「どうしたノーラン?」TENET テネット kkさんの映画レビュー(感想・評価)
どうしたノーラン?
ここまでのキャリアで「時間」を一貫した一つのテーマとし制作してきたノーランの最新作。
ここまでの作品群では、
深く掘り下げた世界観によってもたらされる作家性と
徹底した人物描写によって生まれる重厚なドラマの相乗効果によって
ハリウッドにおけるメジャーな評価を獲得していて、筆者もそこを評価していた。
今作はその点に於いてこれまでの作品群とは一味違うものになっている。
今作は熱力学に基づく「時間」の操作、それによって生まれる新しい行動原理と因果応報を、逆再生を用いた複雑な映像表現によって展開している一方で
人物描写とそれに伴うドラマ性を極力排除している。
主人公には背景が無く、記号化された状態で観客を巻き込んでいくのだ。
一歩下がって考えてみると、(別の意味で)面白いほど人物描写が雑であるとも言える。
現代的な「人種、性別、職業その他とそれに伴うステレオタイプ」を基準の一つとして見てみよう。
主人公はこの映画における唯一の黒人であり、背景は全くと言って良いほど明かされない。まるで「初見ではこの映画についていけないであろう全ての観客」を体現したかのように無個性で、ただ黒人であるという視覚的記号があるだけだ。
分かりやすく敵は一個人であり、典型的悪役的な性格を持つロシア人だ。そしてその妻の描写も含め、90年代のスパイ映画の設定をそのまま借りてきたかのように短絡的であると言える。
この映画で唯一と言っていい、人間的魅力を感じられる程の描写のあるニールは、白人男性で、我々の一歩先を行く「分かっている」人。
こう見るとノーランとしては珍しく、一昔前の小粒なハリウッド作品群に見られる様な、とても短絡的で、その属性が持つステレオタイプ以上の深みのないキャラクターで構成されているのがわかる。

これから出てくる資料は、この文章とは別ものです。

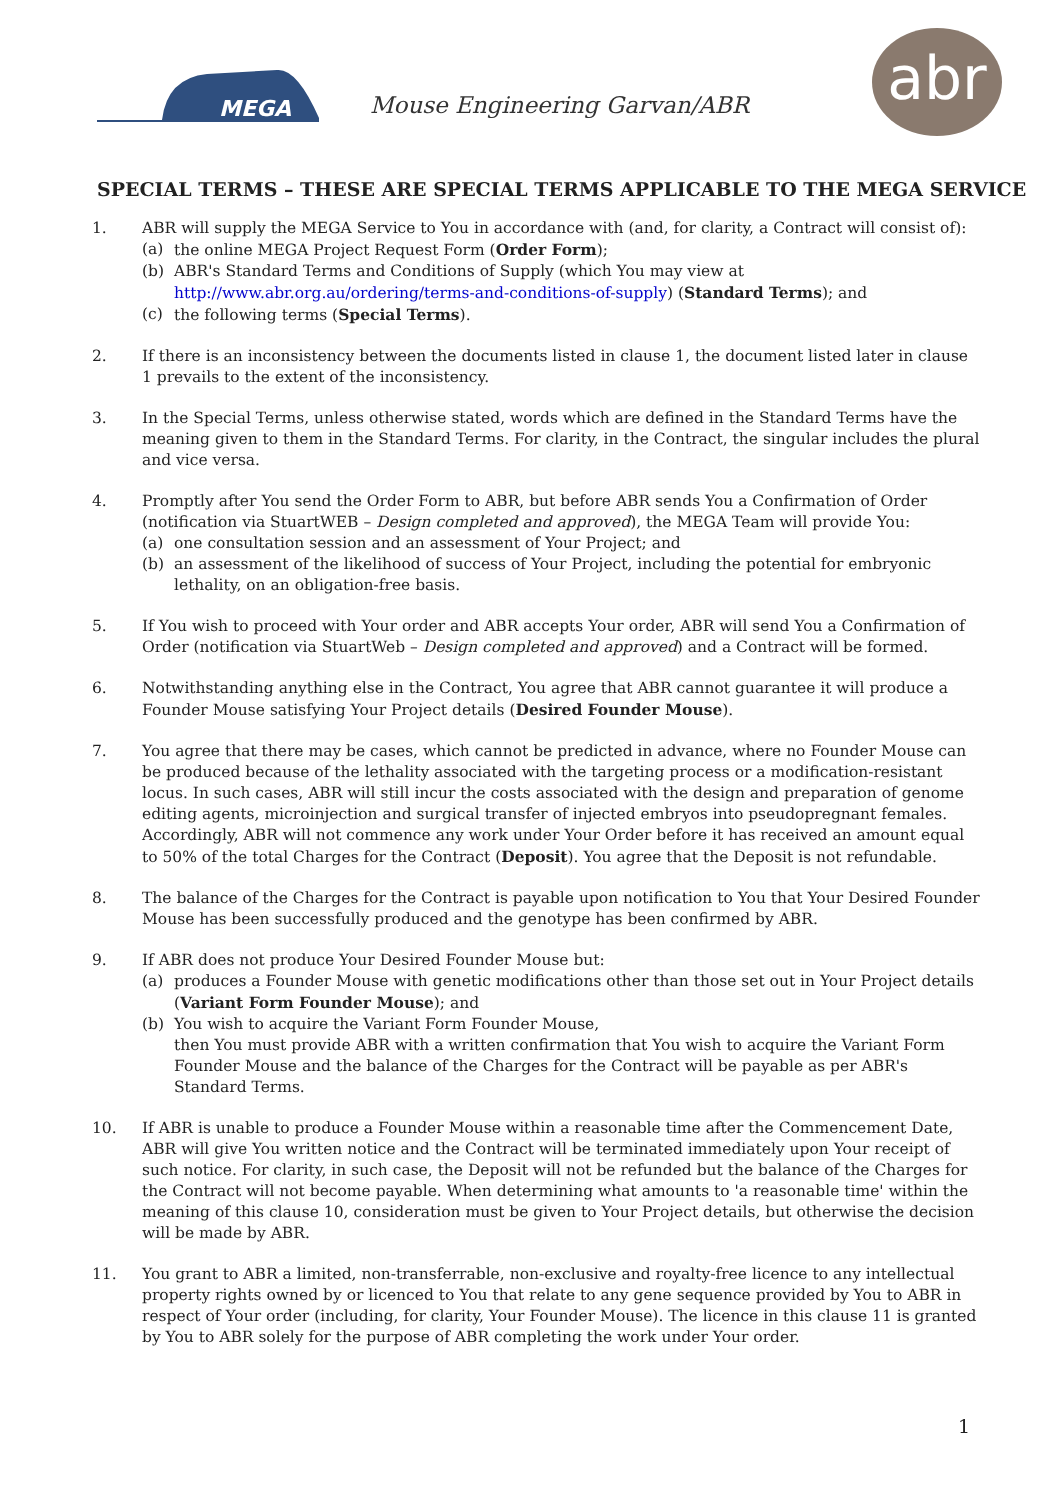MEGA
Mouse Engineering Garvan/ABR
abr
SPECIAL TERMS – THESE ARE SPECIAL TERMS APPLICABLE TO THE MEGA SERVICE
1. ABR will supply the MEGA Service to You in accordance with (and, for clarity, a Contract will consist of):
(a) the online MEGA Project Request Form (Order Form);
(b) ABR's Standard Terms and Conditions of Supply (which You may view at http://www.abr.org.au/ordering/terms-and-conditions-of-supply) (Standard Terms); and
(c) the following terms (Special Terms).
2. If there is an inconsistency between the documents listed in clause 1, the document listed later in clause 1 prevails to the extent of the inconsistency.
3. In the Special Terms, unless otherwise stated, words which are defined in the Standard Terms have the meaning given to them in the Standard Terms. For clarity, in the Contract, the singular includes the plural and vice versa.
4. Promptly after You send the Order Form to ABR, but before ABR sends You a Confirmation of Order (notification via StuartWEB – Design completed and approved), the MEGA Team will provide You:
(a) one consultation session and an assessment of Your Project; and
(b) an assessment of the likelihood of success of Your Project, including the potential for embryonic lethality, on an obligation-free basis.
5. If You wish to proceed with Your order and ABR accepts Your order, ABR will send You a Confirmation of Order (notification via StuartWeb – Design completed and approved) and a Contract will be formed.
6. Notwithstanding anything else in the Contract, You agree that ABR cannot guarantee it will produce a Founder Mouse satisfying Your Project details (Desired Founder Mouse).
7. You agree that there may be cases, which cannot be predicted in advance, where no Founder Mouse can be produced because of the lethality associated with the targeting process or a modification-resistant locus. In such cases, ABR will still incur the costs associated with the design and preparation of genome editing agents, microinjection and surgical transfer of injected embryos into pseudopregnant females. Accordingly, ABR will not commence any work under Your Order before it has received an amount equal to 50% of the total Charges for the Contract (Deposit). You agree that the Deposit is not refundable.
8. The balance of the Charges for the Contract is payable upon notification to You that Your Desired Founder Mouse has been successfully produced and the genotype has been confirmed by ABR.
9. If ABR does not produce Your Desired Founder Mouse but:
(a) produces a Founder Mouse with genetic modifications other than those set out in Your Project details (Variant Form Founder Mouse); and
(b) You wish to acquire the Variant Form Founder Mouse,
then You must provide ABR with a written confirmation that You wish to acquire the Variant Form Founder Mouse and the balance of the Charges for the Contract will be payable as per ABR's Standard Terms.
10. If ABR is unable to produce a Founder Mouse within a reasonable time after the Commencement Date, ABR will give You written notice and the Contract will be terminated immediately upon Your receipt of such notice. For clarity, in such case, the Deposit will not be refunded but the balance of the Charges for the Contract will not become payable. When determining what amounts to 'a reasonable time' within the meaning of this clause 10, consideration must be given to Your Project details, but otherwise the decision will be made by ABR.
11. You grant to ABR a limited, non-transferrable, non-exclusive and royalty-free licence to any intellectual property rights owned by or licenced to You that relate to any gene sequence provided by You to ABR in respect of Your order (including, for clarity, Your Founder Mouse). The licence in this clause 11 is granted by You to ABR solely for the purpose of ABR completing the work under Your order.
1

これまで、しっかりと人間を観察し深くドラマを描いてきたノーランであるから、これは意図的なものだと考える。(でなければこの映画に対する筆者の評価は、「拗らせ設定厨の作った公開オナニー映画」位のものになる)
何故ノーランはこの様な映画にしたのか?
あまり政治的観点で映画を論じるのは好まないが、気づいた点が一つ。
映画「ゲットアウト」では、
リベラルな白人コミュニティが
主人公の「黒人」としての特徴をもてはやしながら搾取するという、マジョリティの有様を描いていたが、
果たして我々はテネットの主人公を通して同じことをしたのではないか?
黒人として白人至上主義団体KKKに潜入する映画「ブラッククランズマン」で主役を張ったジョンデイビッドワシントンを使って、
今よりも白人至上主義的であった時代に隆盛を誇った古き良きスパイ映画を楽しんだのではないか?
メタ的な映画の構造から作品を作り上げるノーランが
敢えて登場人物の背景をステレオティピカルで浅はかな人物像に抑え、ドラマ性を排除した理由があるのであれば、
そこにこそ、今この映画を公開した意味が隠されているのかもしれない。
あくまで考察の域を出ないが。
とは言え本作は、作家性と大衆性を併せ持つ「インセプション」や「インターステラー」程の完成度ではないし、
主題を映画の構造のみに絞り、シンプルに表現をした「メメント」と比べても
作りが雑である様に感じた。
少なくともこの人物・ドラマ描写の不足によって人々が混乱しているのは間違いないと思う。
巷では「複数回見ることが前提の映画」等と言われているが、
筆者の様に同じ映画を複数回観るタチの人間からしても、
映画は初見で納得がいく作りの方が良い。
本作においては、初見の観客が置いていかれるであろうシーンは作品側の説明不足な点が多い。
混乱しながらも一生懸命考察し、ノーランについて行こうとするファン達の気持ちも分かるが、
描写不足の映画を作って腕を組みほくそ笑んでいるノーランの姿を想像してしまい、それをどこか滑稽に感じてしまった。
ただ、コロナで世界的な不況と通常営業への圧力があるこのタイミングで、劇場公開を押し通した点はリスペクトする。